De achteruitversnellingsschakelaar is verantwoordelijk voor het verzenden van een signaal naar de motorregeleenheid (ECU) wanneer het voertuig in achteruit wordt geschakeld. Dit signaal wordt door de ECU gebruikt om het stationair toerental en het brandstofmengsel van de motor aan te passen, en om de overdrive-solenoïde uit te schakelen. Als de achteruitversnellingsschakelaar defect of beschadigd is, kan deze dit signaal mogelijk niet goed verzenden, waardoor de motor afslaat.
2) Defecte neutrale veiligheidsschakelaar:
De neutrale veiligheidsschakelaar, ook wel de transmissieregelmodule genoemd, voorkomt dat het voertuig in een versnelling start. Als de neutraalveiligheidsschakelaar echter defect of beschadigd is, kan deze mogelijk niet detecteren wanneer het voertuig in neutraal staat, waardoor de motor wordt uitgeschakeld wanneer in de achteruit wordt geschakeld.

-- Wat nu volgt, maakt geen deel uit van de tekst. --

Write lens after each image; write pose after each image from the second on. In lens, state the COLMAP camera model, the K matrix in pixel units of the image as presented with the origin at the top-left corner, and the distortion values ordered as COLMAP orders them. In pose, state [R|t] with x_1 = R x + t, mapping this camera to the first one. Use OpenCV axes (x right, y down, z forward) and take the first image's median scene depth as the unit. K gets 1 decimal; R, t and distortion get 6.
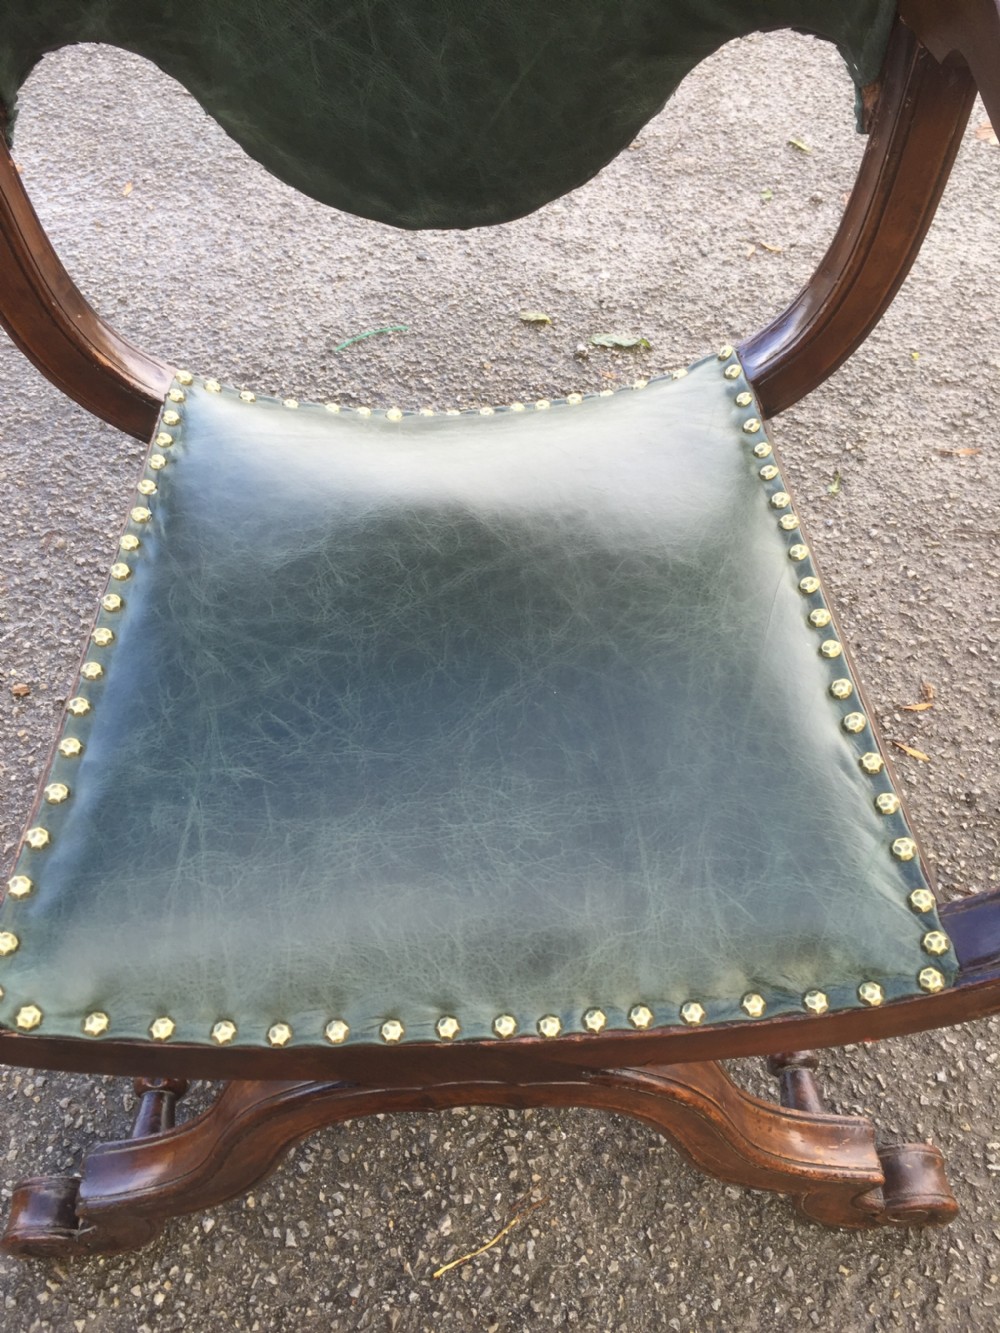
lens RADIAL K [[1139.1, 0, 502.5], [0, 1139.1, 666.3], [0, 0, 1]] dist [0.090435, -0.123623]
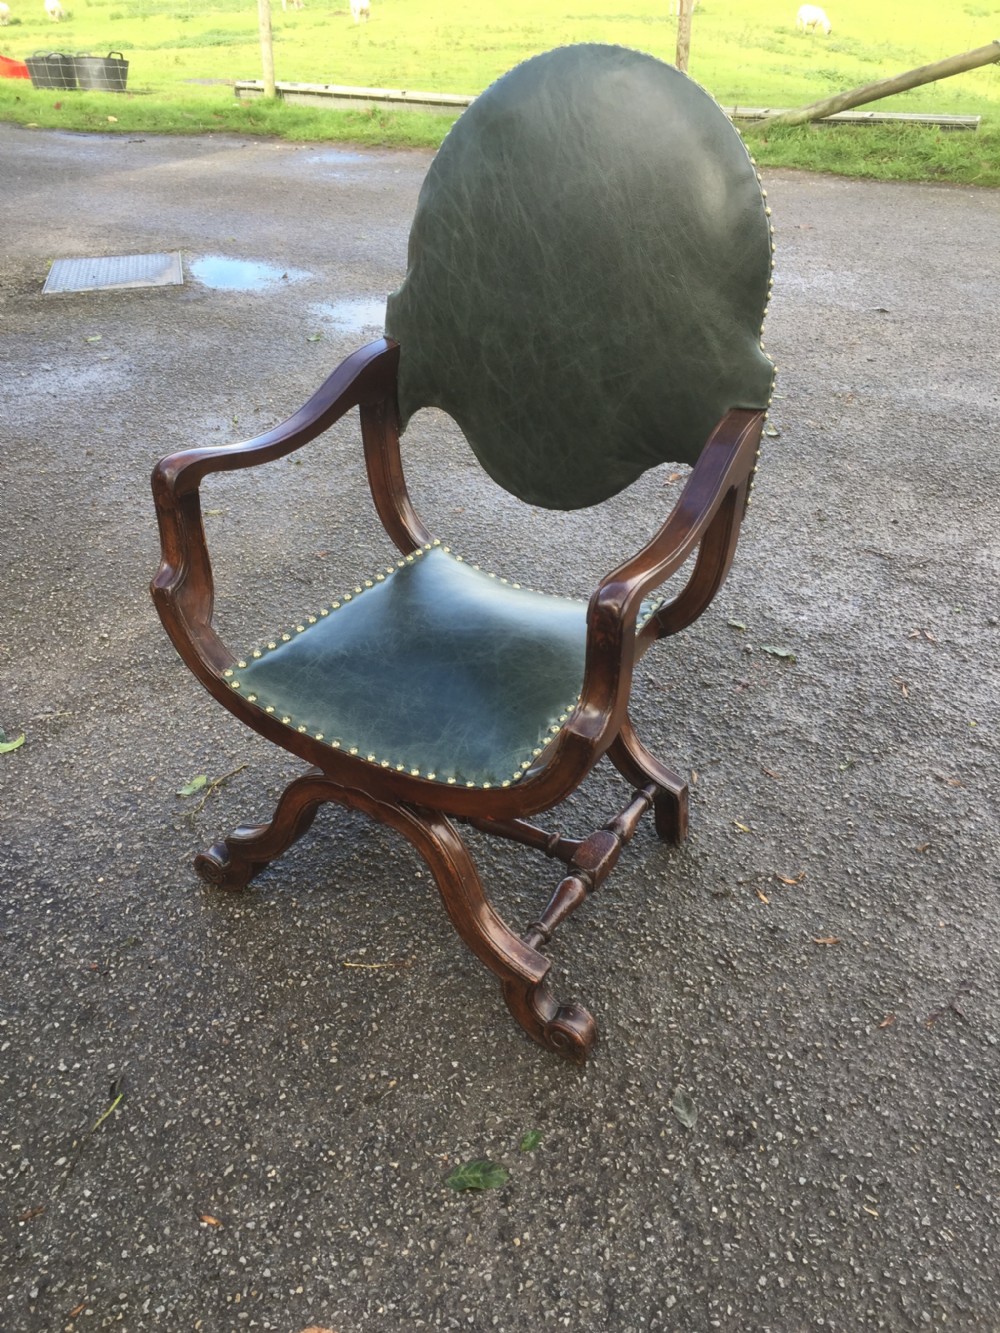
lens RADIAL K [[1139.1, 0, 497.1], [0, 1139.1, 666.9], [0, 0, 1]] dist [0.090435, -0.123623]
pose [[0.838660, 0.303950, -0.451955, 0.889687], [-0.424751, 0.884413, -0.193393, 0.339774], [0.340933, 0.354159, 0.870825, -0.804102]]
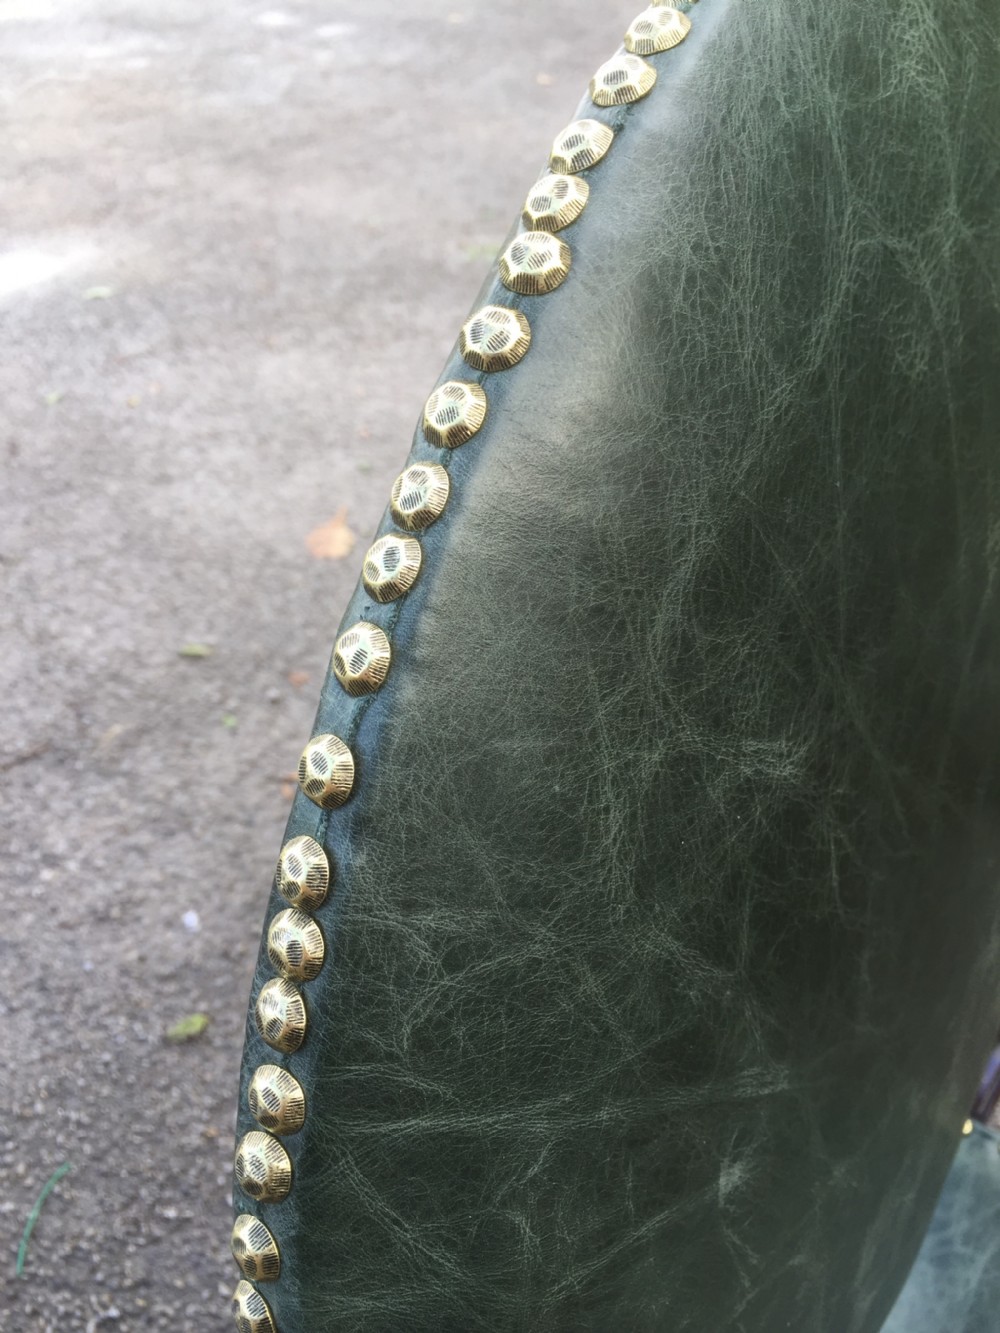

3) Laag transmissievloeistofniveau:
Een laag transmissievloeistofpeil kan ervoor zorgen dat de transmissie oververhit raakt, wat tot allerlei problemen kan leiden, waaronder het uitschakelen van de motor in omgekeerde richting.
4) Vuil of verstopt transmissiefilter:
Een vuil of verstopt transmissiefilter kan de stroming van transmissievloeistof beperken, waardoor de transmissie oververhit kan raken en uiteindelijk kan leiden tot het uitschakelen van de motor in omgekeerde richting.
5) Defecte transmissiesolenoïden:
Transmissiemagneten zijn verantwoordelijk voor het regelen van de transmissievloeistofstroom. Als een solenoïde defect of beschadigd is, kan deze mogelijk de vloeistofstroom niet goed regelen, waardoor de motor achteruit afslaat.
6) Defecte motorregeleenheid (ECU):
De ECU is het brein van het voertuig en bestuurt een verscheidenheid aan functies, waaronder het motormanagement. Als de ECU defect of beschadigd is, kan deze mogelijk het stationaire toerental en het brandstofmengsel niet goed regelen, waardoor de motor achteruit afslaat.